Par ailleurs, en vertu de l’article 9, les internes en psychiatrie pourraient assurer la prise en charge psychiatrique des personnes placées sous main de justice en contrepartie d’une allocation mensuelle jusqu’à la fin de leurs études, et, dès l’obtention de leur diplôme, pourraient demander leur inscription sur la liste d’experts près la cour d’appel. « L’évaluation de la dangerosité criminologique est l’une des missions les plus difficiles qui puisse être confiée à un médecin psychiatre expert de justice. Elle nécessite de sa part une grande compétence », fait savoir l’Académie qui met en avant un constat inquiétant. Environ 20 % des individus incarcérés souffrent d’un trouble psychiatrique. Plus des 2/3 des 200 00 personnes sous main de justice en milieu ouvert peuvent relever d’un suivi ou d’un avis psychiatrique. Face à cette situation, sur les 11 000 psychiatres en France, 700 à 800 sont impliqués dans cette branche criminologique de la psychiatrie, « dont 500 actifs ».

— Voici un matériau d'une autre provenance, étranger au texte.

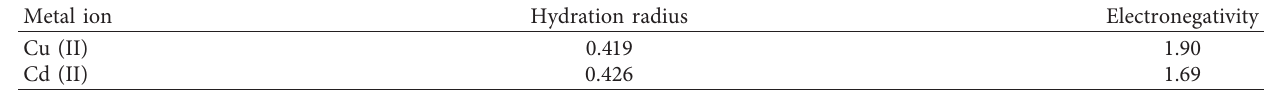
Table 6: Basic properties of Cu (II) and Cd (II).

Qu’attend-on de l’expertise médicale ? Depuis 2005, un glissement s’est opéré : « Désormais, la mission de l’expert médical porte moins sur l’évaluation de la responsabilité que celle de la dangerosité : la question posée au médecin n’est plus celle d’un diagnostic mais d’un pronostic », explique l’Académie. Cet élargissement de la mission justifie de ne plus opposer l’approche clinique (subjective) à l’approche actuarielle ou psychométrique (objective). « Le débat opposant évaluation clinique et outils de prédiction des risques comportementaux (échelles actuarielles) n’a pas lieu d’être. Ces échelles n’améliorent pas la prévention ou la prédiction de la récidive mais elles sont utiles pour appuyer les conclusions de l’expert », précise l’Académie. Néanmoins, la prédiction médicale ne peut être « qu’un indicateur de susceptibilité à commettre tel ou tel acte ». Outre la définition d’une marge d’erreur, « la complexité de la clinique expertale en matière psychique et comportementale » nécessite de confronter plusieurs évaluations. L’Académie préconise la mise en place de commissions pluridisciplinaires définissant « l’usage possible des conclusions de l’expertise médicale pour le cas considéré, ces commissions pouvant, de surcroît, procéder à un recueil de données dans une base anonymisée, retour d’expérience utile à tous ». Plus largement, l’Académie propose l’élaboration d’un fichier national des expertises pour toute infraction pénale jugée qui permettrait à tout expert ultérieur de retrouver des informations sur l’intéressé.
Un tutorat de 3 ans.
La qualité de l’expertise passe par la formation. La création d’un DESC de psychiatrie médico-légale, ouvert aux titulaires du DES de psychiatrie, est « une nécessité urgente », juge l’Académie qui envisage parallèlement une modalité de tutorat (3 ans) pour la formation des futurs experts. La formation continue doit également être assurée tant au niveau des aspects cliniques et thérapeutiques qu’administratifs ou réglementaires. Enfin, pour améliorer le recrutement d’experts compétents, il faut revaloriser la pratique de l’expertise, par la rémunération mais également en facilitant l’accès aux informations concernant le sujet à expertiser et en aménageant les conditions de travail en milieu pénitentiaire.
Les rapporteurs de l’avis (Jacques Hureau, Jean-Pierre Olié et Jean-Claude Archambault) auront l’occasion de présenter leur plaidoyer le 12 décembre, à l’occasion d’une audition de la conférence de consensus installée par la ministre de la Justice, en septembre dernier, sur la question de la dangerosité et de la récidive.